I do remember that my Dungeon Masters ran adventures typical of 12- and 13-year-old males, with lots of treasure, arguing over rules, and PC-on-PC violence. (We killed Bo's thief, cut him into little bit, and used the bits to test the different pools found in module B1. Sorry, Bo. That was a dick move.)
I remember learning that a Dungeon Master could do more than that. See, that book up there was edited by a guy named Eric Holmes, a doctor and medical school professor who got into role-playing right on the ground floor (or first level, if you will). In November of 1980, Dr. Holmes published an article in Psychology Today (Vol. 14, No. 6) entitled, "Confessions of a Dungeon Master", in which he told gaming stories and described the psychological benefits of the fucked-up actions of his players.
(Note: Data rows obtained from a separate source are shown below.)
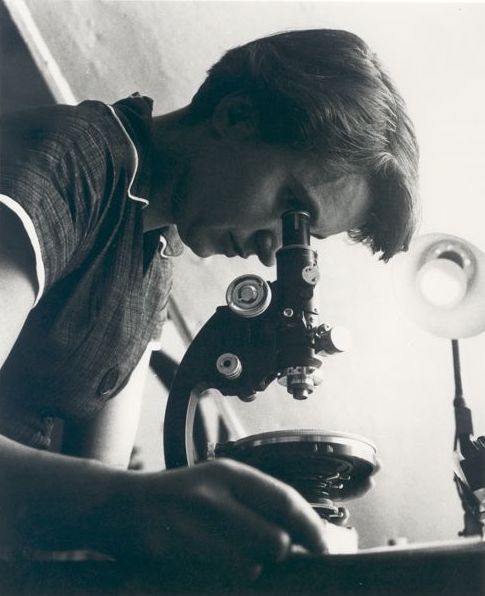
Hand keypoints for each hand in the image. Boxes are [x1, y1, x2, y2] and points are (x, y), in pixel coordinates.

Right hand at [103, 459, 328, 581]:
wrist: (118, 504)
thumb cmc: (175, 497)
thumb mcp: (215, 485)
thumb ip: (252, 503)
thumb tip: (296, 533)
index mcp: (228, 473)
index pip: (285, 501)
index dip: (311, 528)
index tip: (324, 547)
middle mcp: (214, 494)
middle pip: (275, 540)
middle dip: (280, 554)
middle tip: (274, 556)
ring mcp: (191, 524)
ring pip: (251, 565)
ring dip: (251, 569)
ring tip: (234, 559)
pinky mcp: (172, 551)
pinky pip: (217, 578)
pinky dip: (223, 578)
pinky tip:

I used this article for my primary research in a school project, but more than that, I read and re-read this article, absorbing every detail of Holmes' solutions to the problems his players posed him.
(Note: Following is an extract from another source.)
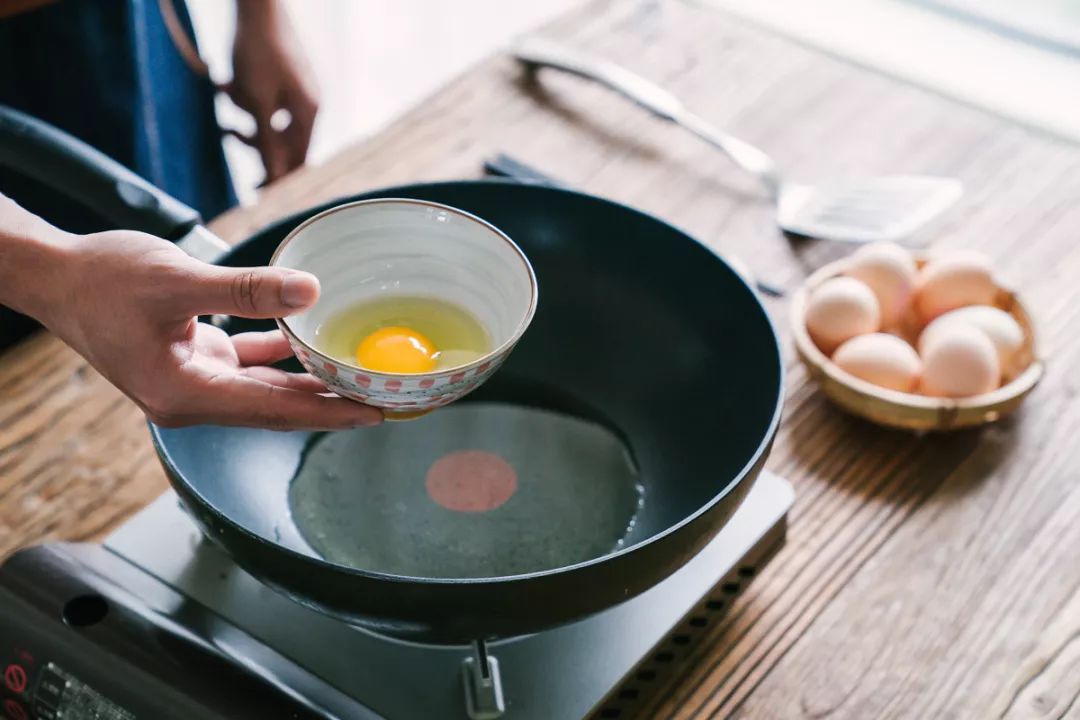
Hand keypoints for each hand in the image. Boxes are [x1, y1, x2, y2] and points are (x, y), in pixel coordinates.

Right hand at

Dr. John Eric Holmes passed away in 2010, so I never got the chance to game with him, but to this day I remember the last scene from his article, in which a paladin character, faced with certain death, prays to his deity for aid. In 1st edition Advanced Dungeons and Dragons, the base chance for divine intervention was 1 out of 100, or 00 on percentile dice. The player rolled a 99. An angel appeared unto the paladin and whisked him to safety, saying:
"There. Now keep your nose clean."
Thank you, Dr. Holmes, and thank you, angel. I'll try.